Top of Extracted information
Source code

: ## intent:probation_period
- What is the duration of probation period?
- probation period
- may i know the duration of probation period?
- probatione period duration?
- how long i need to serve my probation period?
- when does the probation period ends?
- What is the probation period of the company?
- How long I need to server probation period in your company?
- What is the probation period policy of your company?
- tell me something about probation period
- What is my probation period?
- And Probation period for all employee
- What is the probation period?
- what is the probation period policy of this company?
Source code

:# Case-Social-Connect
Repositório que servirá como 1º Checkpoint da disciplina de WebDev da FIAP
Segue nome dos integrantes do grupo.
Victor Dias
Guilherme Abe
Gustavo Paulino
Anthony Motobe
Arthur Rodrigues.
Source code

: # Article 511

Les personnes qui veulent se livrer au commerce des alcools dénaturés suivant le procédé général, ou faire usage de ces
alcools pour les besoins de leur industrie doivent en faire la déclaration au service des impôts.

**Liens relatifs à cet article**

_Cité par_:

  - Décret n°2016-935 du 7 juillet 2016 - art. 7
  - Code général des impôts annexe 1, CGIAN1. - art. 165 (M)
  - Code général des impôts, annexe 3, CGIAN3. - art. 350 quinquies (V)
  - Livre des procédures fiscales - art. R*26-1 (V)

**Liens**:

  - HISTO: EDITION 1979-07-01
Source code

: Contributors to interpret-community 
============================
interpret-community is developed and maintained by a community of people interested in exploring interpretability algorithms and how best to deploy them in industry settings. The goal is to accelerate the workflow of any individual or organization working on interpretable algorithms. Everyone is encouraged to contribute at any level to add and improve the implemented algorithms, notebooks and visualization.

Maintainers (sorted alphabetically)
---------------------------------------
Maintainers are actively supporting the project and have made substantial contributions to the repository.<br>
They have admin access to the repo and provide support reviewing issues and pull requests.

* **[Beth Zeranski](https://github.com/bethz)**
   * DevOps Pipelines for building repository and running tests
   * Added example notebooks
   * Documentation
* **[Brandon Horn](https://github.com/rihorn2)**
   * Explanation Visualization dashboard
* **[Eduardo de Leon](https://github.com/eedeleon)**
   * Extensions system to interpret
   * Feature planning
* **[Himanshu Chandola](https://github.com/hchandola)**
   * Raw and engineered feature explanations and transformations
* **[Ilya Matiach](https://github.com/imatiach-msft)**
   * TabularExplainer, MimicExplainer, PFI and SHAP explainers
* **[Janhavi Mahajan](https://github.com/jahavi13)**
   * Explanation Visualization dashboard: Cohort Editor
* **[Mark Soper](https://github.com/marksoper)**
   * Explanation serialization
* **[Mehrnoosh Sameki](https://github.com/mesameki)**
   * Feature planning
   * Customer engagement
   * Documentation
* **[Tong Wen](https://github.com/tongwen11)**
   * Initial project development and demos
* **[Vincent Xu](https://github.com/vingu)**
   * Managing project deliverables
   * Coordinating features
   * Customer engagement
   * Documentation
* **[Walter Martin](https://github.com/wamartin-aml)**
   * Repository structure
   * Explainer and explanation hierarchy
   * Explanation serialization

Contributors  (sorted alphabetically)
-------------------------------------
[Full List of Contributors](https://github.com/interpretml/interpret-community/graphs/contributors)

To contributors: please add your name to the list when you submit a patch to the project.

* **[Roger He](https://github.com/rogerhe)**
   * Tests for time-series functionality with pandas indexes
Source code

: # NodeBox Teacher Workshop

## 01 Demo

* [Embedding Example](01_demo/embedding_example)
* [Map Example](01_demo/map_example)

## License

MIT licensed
Bottom of Extracted information
Brief | Copy every one of the lines exactly as they appear, character for character, from first to last.

Response area |
Source code

: ## intent:probation_period
- What is the duration of probation period?
- probation period
- may i know the duration of probation period?
- probatione period duration?
- how long i need to serve my probation period?
- when does the probation period ends?
- What is the probation period of the company?
- How long I need to server probation period in your company?
- What is the probation period policy of your company?
- tell me something about probation period
- What is my probation period?
- And Probation period for all employee
- What is the probation period?
- what is the probation period policy of this company?
Source code

:# Case-Social-Connect
Repositório que servirá como 1º Checkpoint da disciplina de WebDev da FIAP
Segue nome dos integrantes do grupo.
Victor Dias
Guilherme Abe
Gustavo Paulino
Anthony Motobe
Arthur Rodrigues.
Source code

: # Article 511

Les personnes qui veulent se livrer au commerce des alcools dénaturés suivant le procédé général, ou faire usage de ces
alcools pour les besoins de leur industrie doivent en faire la déclaration au service des impôts.

**Liens relatifs à cet article**

_Cité par_:

  - Décret n°2016-935 du 7 juillet 2016 - art. 7
  - Code général des impôts annexe 1, CGIAN1. - art. 165 (M)
  - Code général des impôts, annexe 3, CGIAN3. - art. 350 quinquies (V)
  - Livre des procédures fiscales - art. R*26-1 (V)

**Liens**:

  - HISTO: EDITION 1979-07-01
Source code

: Contributors to interpret-community 
============================
interpret-community is developed and maintained by a community of people interested in exploring interpretability algorithms and how best to deploy them in industry settings. The goal is to accelerate the workflow of any individual or organization working on interpretable algorithms. Everyone is encouraged to contribute at any level to add and improve the implemented algorithms, notebooks and visualization.

Maintainers (sorted alphabetically)
---------------------------------------
Maintainers are actively supporting the project and have made substantial contributions to the repository.<br>
They have admin access to the repo and provide support reviewing issues and pull requests.

* **[Beth Zeranski](https://github.com/bethz)**
   * DevOps Pipelines for building repository and running tests
   * Added example notebooks
   * Documentation
* **[Brandon Horn](https://github.com/rihorn2)**
   * Explanation Visualization dashboard
* **[Eduardo de Leon](https://github.com/eedeleon)**
   * Extensions system to interpret
   * Feature planning
* **[Himanshu Chandola](https://github.com/hchandola)**
   * Raw and engineered feature explanations and transformations
* **[Ilya Matiach](https://github.com/imatiach-msft)**
   * TabularExplainer, MimicExplainer, PFI and SHAP explainers
* **[Janhavi Mahajan](https://github.com/jahavi13)**
   * Explanation Visualization dashboard: Cohort Editor
* **[Mark Soper](https://github.com/marksoper)**
   * Explanation serialization
* **[Mehrnoosh Sameki](https://github.com/mesameki)**
   * Feature planning
   * Customer engagement
   * Documentation
* **[Tong Wen](https://github.com/tongwen11)**
   * Initial project development and demos
* **[Vincent Xu](https://github.com/vingu)**
   * Managing project deliverables
   * Coordinating features
   * Customer engagement
   * Documentation
* **[Walter Martin](https://github.com/wamartin-aml)**
   * Repository structure
   * Explainer and explanation hierarchy
   * Explanation serialization

Contributors  (sorted alphabetically)
-------------------------------------
[Full List of Contributors](https://github.com/interpretml/interpret-community/graphs/contributors)

To contributors: please add your name to the list when you submit a patch to the project.

* **[Roger He](https://github.com/rogerhe)**
   * Tests for time-series functionality with pandas indexes
Source code

: # NodeBox Teacher Workshop

## 01 Demo

* [Embedding Example](01_demo/embedding_example)
* [Map Example](01_demo/map_example)

## License

MIT licensed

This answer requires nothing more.